--- Exercise description ---
Transcribe, starting at the line with "Sterling, Fred T." and ending at the line with "Hana Ajakan, Pascal", every line of the material below exactly, but leave out the pictures and anything outside that span.
──────────────────────────────
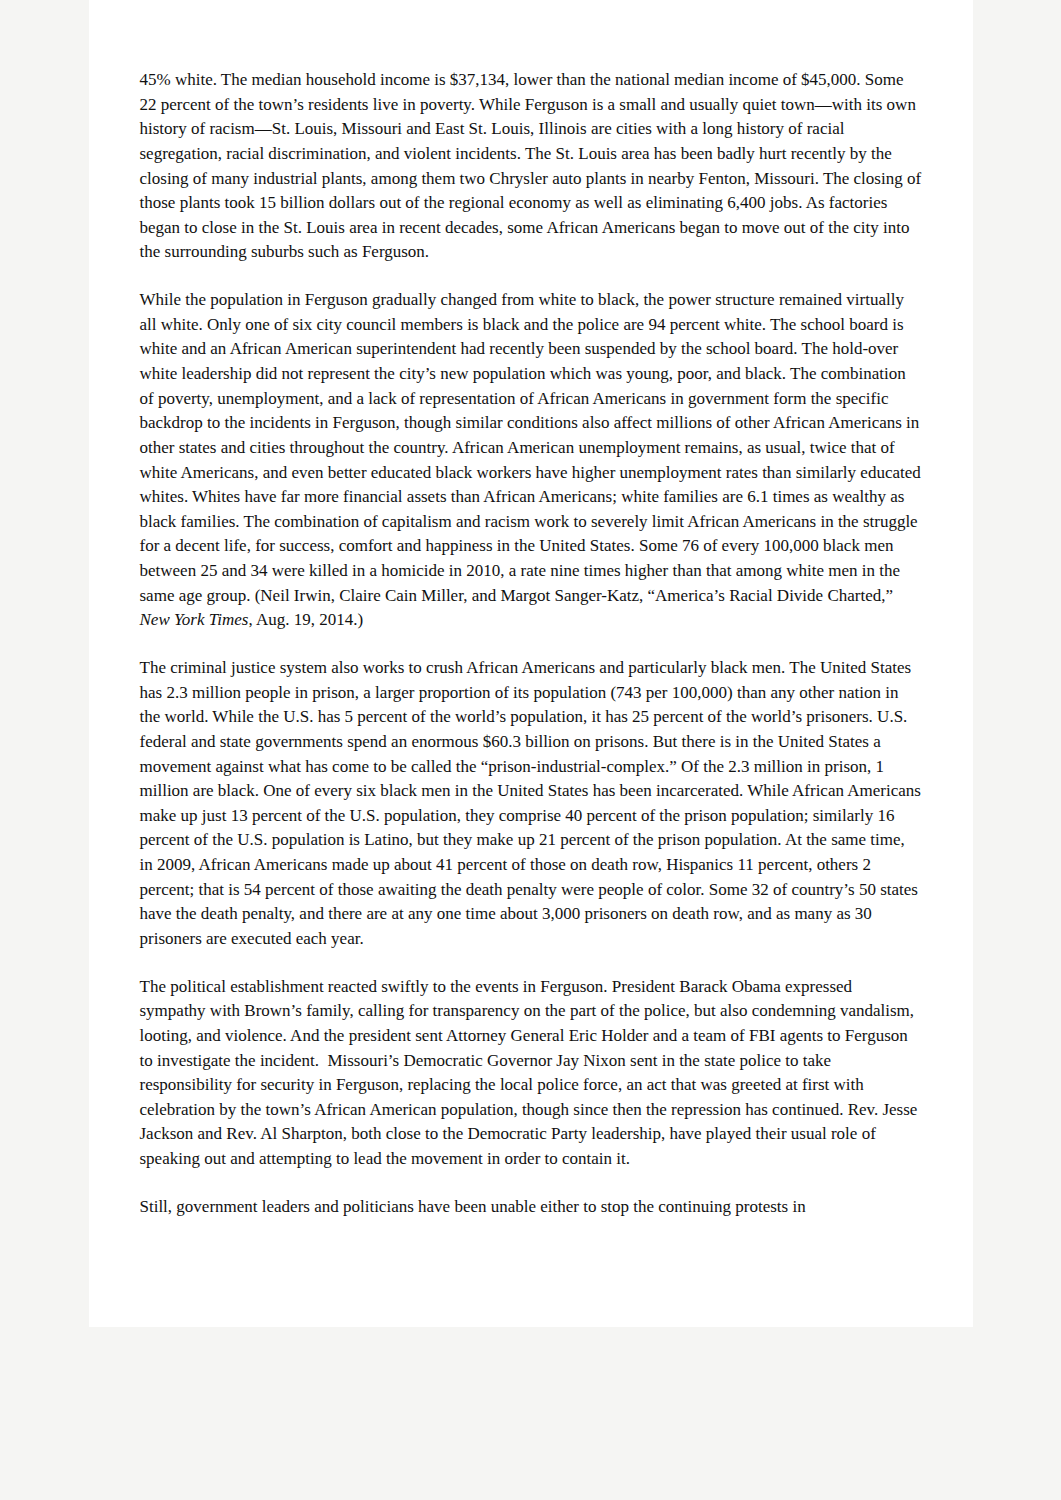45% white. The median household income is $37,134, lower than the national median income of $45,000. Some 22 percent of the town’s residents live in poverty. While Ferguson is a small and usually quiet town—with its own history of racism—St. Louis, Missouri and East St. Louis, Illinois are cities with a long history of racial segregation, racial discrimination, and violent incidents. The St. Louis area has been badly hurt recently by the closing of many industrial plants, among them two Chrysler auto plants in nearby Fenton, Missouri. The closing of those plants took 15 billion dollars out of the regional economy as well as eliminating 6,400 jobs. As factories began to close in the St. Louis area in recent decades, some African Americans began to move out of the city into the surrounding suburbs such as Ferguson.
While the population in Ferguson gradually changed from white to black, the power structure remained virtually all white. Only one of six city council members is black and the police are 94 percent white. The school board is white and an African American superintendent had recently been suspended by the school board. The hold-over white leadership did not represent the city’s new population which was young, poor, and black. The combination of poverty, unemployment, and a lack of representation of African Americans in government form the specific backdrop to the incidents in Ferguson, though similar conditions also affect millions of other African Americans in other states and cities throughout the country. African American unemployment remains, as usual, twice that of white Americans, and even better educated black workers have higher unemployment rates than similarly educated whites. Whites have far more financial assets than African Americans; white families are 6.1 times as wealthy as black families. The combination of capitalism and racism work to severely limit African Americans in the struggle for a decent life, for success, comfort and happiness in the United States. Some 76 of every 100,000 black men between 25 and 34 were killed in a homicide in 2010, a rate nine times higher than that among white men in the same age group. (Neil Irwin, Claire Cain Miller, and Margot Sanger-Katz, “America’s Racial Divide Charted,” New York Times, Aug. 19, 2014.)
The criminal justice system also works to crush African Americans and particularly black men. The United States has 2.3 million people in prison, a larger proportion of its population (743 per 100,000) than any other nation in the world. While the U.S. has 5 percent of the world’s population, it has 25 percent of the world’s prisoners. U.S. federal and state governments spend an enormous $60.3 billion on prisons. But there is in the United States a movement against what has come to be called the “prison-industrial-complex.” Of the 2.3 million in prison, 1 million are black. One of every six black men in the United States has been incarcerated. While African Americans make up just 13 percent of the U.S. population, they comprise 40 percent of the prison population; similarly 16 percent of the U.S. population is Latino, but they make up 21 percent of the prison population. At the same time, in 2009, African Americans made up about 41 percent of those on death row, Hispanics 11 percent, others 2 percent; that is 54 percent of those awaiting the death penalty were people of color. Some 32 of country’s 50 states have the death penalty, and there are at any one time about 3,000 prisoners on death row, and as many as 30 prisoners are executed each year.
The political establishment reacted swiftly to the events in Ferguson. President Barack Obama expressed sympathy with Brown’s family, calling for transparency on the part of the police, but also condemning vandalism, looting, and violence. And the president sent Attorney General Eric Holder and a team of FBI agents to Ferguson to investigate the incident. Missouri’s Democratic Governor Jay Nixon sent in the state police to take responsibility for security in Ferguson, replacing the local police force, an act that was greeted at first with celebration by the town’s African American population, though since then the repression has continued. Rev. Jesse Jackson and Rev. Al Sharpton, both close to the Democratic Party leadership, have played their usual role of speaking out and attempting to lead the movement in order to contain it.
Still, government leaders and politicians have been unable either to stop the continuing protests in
──────────────────────────────
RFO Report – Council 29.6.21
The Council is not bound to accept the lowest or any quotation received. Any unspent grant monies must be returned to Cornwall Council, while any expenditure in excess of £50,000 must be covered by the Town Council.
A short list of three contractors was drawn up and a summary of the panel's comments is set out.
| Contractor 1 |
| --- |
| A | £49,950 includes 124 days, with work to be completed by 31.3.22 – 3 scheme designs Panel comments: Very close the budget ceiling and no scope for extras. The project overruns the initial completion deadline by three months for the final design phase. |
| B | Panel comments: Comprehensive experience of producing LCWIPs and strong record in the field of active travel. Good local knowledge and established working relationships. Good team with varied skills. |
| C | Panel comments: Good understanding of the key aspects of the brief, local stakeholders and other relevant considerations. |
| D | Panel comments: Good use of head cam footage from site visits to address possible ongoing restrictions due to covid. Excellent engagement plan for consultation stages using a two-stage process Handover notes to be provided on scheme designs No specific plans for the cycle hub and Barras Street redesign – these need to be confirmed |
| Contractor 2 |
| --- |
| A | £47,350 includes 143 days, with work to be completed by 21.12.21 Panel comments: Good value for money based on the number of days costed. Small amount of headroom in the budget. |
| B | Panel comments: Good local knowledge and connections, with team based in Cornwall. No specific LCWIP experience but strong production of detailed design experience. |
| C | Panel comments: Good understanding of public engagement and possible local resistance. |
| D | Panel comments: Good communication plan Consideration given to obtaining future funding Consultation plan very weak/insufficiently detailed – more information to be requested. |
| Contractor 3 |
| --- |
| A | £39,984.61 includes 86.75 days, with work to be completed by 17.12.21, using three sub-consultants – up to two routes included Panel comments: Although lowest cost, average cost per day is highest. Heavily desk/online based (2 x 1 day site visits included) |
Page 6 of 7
──────────────────────────────
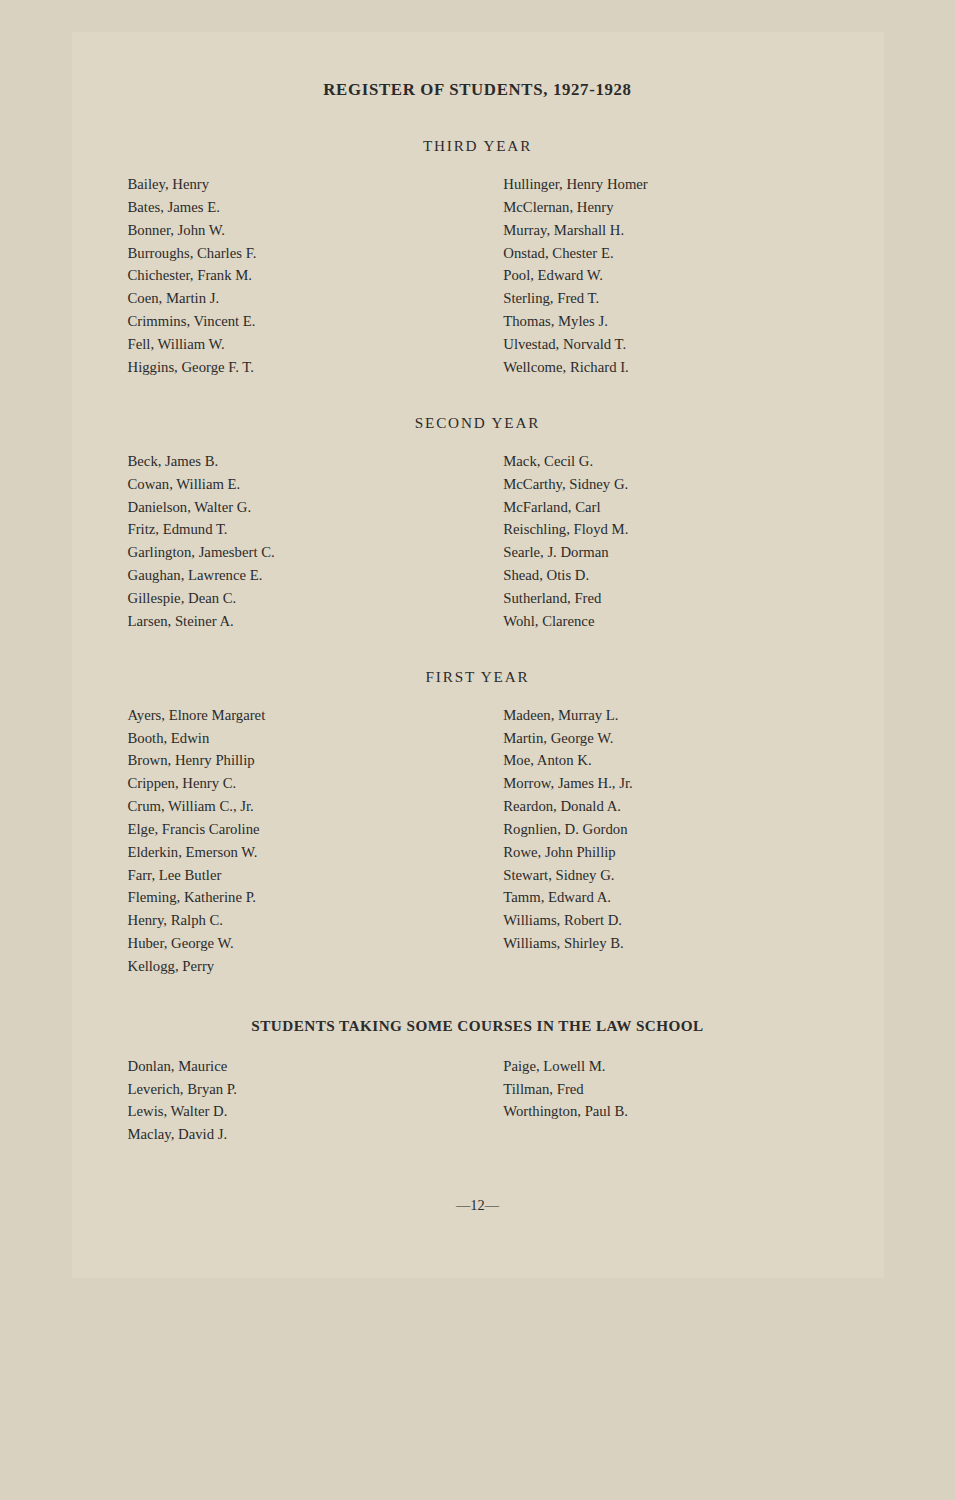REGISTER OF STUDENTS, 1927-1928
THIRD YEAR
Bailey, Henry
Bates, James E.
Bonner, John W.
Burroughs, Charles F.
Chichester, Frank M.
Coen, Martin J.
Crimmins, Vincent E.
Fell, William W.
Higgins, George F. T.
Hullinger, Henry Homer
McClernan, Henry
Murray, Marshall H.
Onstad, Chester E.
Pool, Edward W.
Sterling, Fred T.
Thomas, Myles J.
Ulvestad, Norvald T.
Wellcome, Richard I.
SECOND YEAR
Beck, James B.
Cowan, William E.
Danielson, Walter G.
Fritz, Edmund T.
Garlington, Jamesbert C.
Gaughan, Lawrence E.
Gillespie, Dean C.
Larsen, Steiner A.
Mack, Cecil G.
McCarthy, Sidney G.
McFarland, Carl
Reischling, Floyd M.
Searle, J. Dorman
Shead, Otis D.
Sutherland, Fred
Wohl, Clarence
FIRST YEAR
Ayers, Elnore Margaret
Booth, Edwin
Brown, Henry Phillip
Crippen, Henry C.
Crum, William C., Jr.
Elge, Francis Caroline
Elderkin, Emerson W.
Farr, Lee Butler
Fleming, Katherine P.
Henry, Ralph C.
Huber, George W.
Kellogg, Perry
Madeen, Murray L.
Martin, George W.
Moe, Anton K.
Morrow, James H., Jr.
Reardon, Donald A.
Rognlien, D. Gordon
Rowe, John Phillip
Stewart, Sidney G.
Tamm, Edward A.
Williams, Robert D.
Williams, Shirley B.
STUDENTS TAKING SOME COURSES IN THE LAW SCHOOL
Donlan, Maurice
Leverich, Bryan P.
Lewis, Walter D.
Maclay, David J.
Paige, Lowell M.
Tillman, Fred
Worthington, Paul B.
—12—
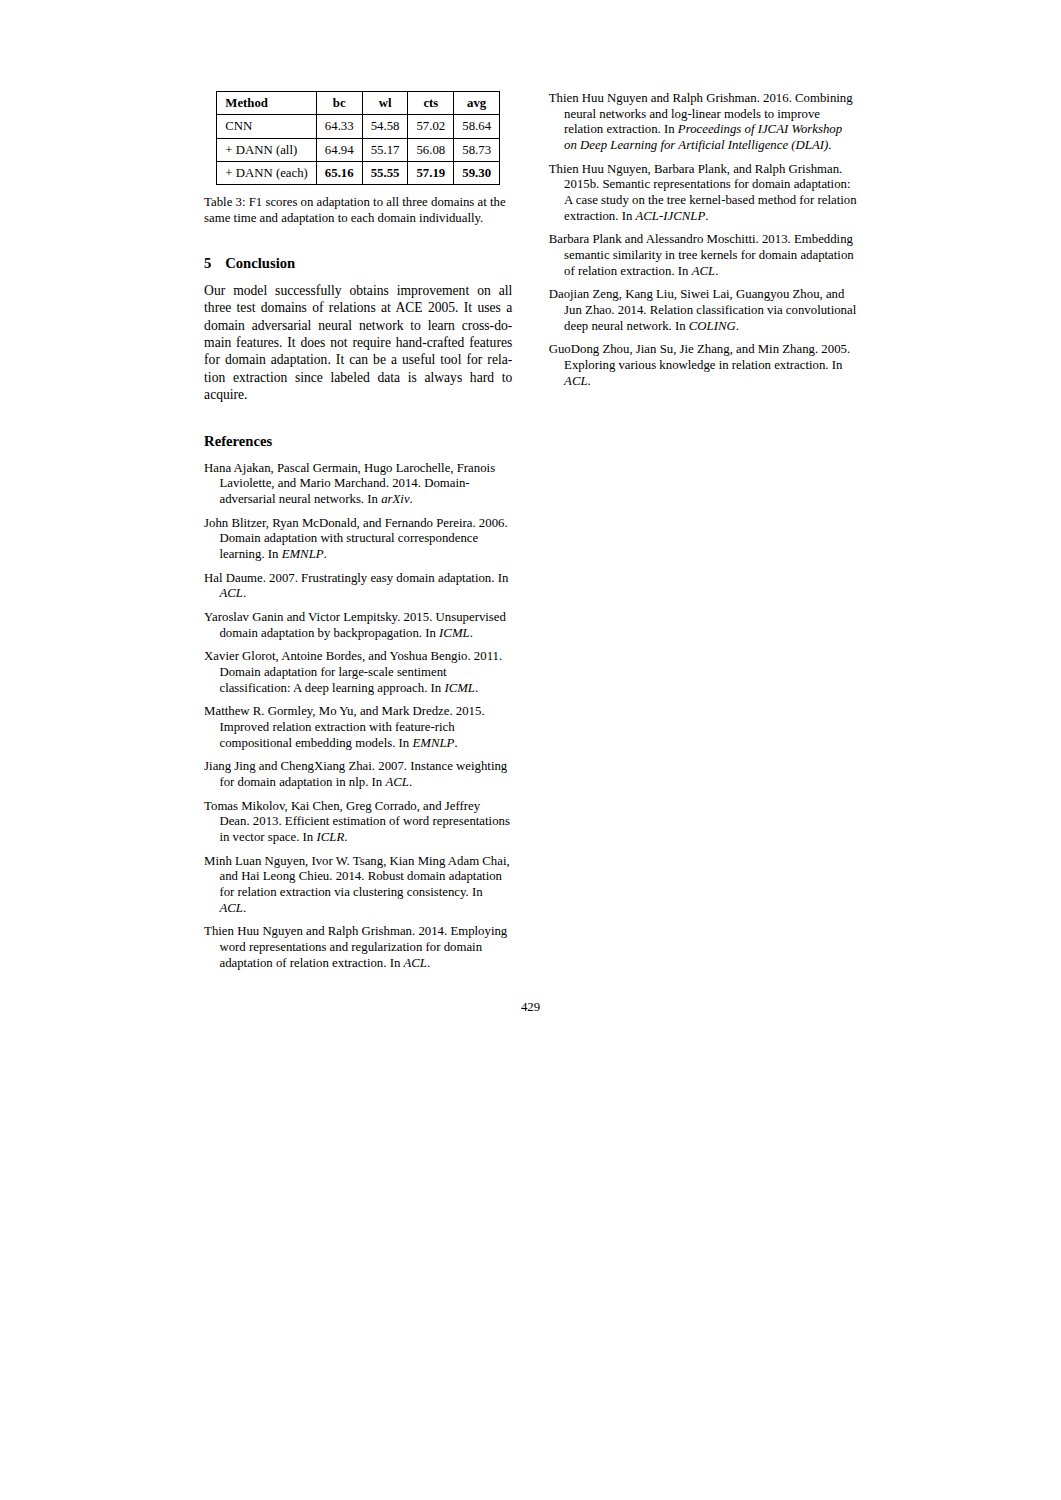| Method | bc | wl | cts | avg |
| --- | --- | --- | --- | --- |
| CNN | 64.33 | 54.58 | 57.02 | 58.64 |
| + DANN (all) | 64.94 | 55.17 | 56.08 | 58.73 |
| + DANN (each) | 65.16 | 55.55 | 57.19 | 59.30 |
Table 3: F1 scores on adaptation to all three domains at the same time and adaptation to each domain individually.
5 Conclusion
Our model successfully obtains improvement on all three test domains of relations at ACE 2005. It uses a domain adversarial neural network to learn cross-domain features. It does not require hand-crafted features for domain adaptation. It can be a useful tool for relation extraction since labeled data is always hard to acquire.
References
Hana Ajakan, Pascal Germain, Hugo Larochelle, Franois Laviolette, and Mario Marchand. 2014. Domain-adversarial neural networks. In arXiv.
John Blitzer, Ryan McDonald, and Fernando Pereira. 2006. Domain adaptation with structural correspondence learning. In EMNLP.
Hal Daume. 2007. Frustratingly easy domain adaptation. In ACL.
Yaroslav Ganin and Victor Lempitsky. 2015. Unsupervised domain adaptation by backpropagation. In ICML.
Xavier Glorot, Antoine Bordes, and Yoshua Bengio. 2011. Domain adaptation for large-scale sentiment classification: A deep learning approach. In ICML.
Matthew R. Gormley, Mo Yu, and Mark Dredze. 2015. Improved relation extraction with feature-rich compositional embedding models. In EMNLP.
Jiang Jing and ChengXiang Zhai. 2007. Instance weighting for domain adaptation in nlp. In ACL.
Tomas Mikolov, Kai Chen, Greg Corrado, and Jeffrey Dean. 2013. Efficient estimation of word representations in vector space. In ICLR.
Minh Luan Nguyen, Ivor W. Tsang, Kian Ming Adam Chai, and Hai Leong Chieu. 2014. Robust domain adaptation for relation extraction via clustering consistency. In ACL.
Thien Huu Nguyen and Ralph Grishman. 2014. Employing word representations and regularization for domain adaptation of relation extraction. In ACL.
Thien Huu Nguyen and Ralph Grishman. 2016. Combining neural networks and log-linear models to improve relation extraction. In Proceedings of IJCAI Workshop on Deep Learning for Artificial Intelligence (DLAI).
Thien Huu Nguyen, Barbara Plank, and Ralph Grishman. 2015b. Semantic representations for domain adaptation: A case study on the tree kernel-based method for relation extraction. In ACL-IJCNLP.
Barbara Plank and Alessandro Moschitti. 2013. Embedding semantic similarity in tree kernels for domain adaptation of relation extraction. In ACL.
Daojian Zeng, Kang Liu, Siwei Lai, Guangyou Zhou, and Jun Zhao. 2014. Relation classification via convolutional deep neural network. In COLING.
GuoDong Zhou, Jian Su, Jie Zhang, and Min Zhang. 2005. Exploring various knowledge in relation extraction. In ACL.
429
──────────────────────────────
--- Solution for this problem ---
Sterling, Fred T.
Thomas, Myles J.
Ulvestad, Norvald T.
Wellcome, Richard I.
SECOND YEAR
Beck, James B.
Cowan, William E.
Danielson, Walter G.
Fritz, Edmund T.
Garlington, Jamesbert C.
Gaughan, Lawrence E.
Gillespie, Dean C.
Larsen, Steiner A.
Mack, Cecil G.
McCarthy, Sidney G.
McFarland, Carl
Reischling, Floyd M.
Searle, J. Dorman
Shead, Otis D.
Sutherland, Fred
Wohl, Clarence
FIRST YEAR
Ayers, Elnore Margaret
Booth, Edwin
Brown, Henry Phillip
Crippen, Henry C.
Crum, William C., Jr.
Elge, Francis Caroline
Elderkin, Emerson W.
Farr, Lee Butler
Fleming, Katherine P.
Henry, Ralph C.
Huber, George W.
Kellogg, Perry
Madeen, Murray L.
Martin, George W.
Moe, Anton K.
Morrow, James H., Jr.
Reardon, Donald A.
Rognlien, D. Gordon
Rowe, John Phillip
Stewart, Sidney G.
Tamm, Edward A.
Williams, Robert D.
Williams, Shirley B.
STUDENTS TAKING SOME COURSES IN THE LAW SCHOOL
Donlan, Maurice
Leverich, Bryan P.
Lewis, Walter D.
Maclay, David J.
Paige, Lowell M.
Tillman, Fred
Worthington, Paul B.
—12—
| Method | bc | wl | cts | avg |
| --- | --- | --- | --- | --- |
| CNN | 64.33 | 54.58 | 57.02 | 58.64 |
| + DANN (all) | 64.94 | 55.17 | 56.08 | 58.73 |
| + DANN (each) | 65.16 | 55.55 | 57.19 | 59.30 |
Table 3: F1 scores on adaptation to all three domains at the same time and adaptation to each domain individually.
5 Conclusion
Our model successfully obtains improvement on all three test domains of relations at ACE 2005. It uses a domain adversarial neural network to learn cross-domain features. It does not require hand-crafted features for domain adaptation. It can be a useful tool for relation extraction since labeled data is always hard to acquire.
References
Hana Ajakan, Pascal Germain, Hugo Larochelle, Franois Laviolette, and Mario Marchand. 2014. Domain-adversarial neural networks. In arXiv.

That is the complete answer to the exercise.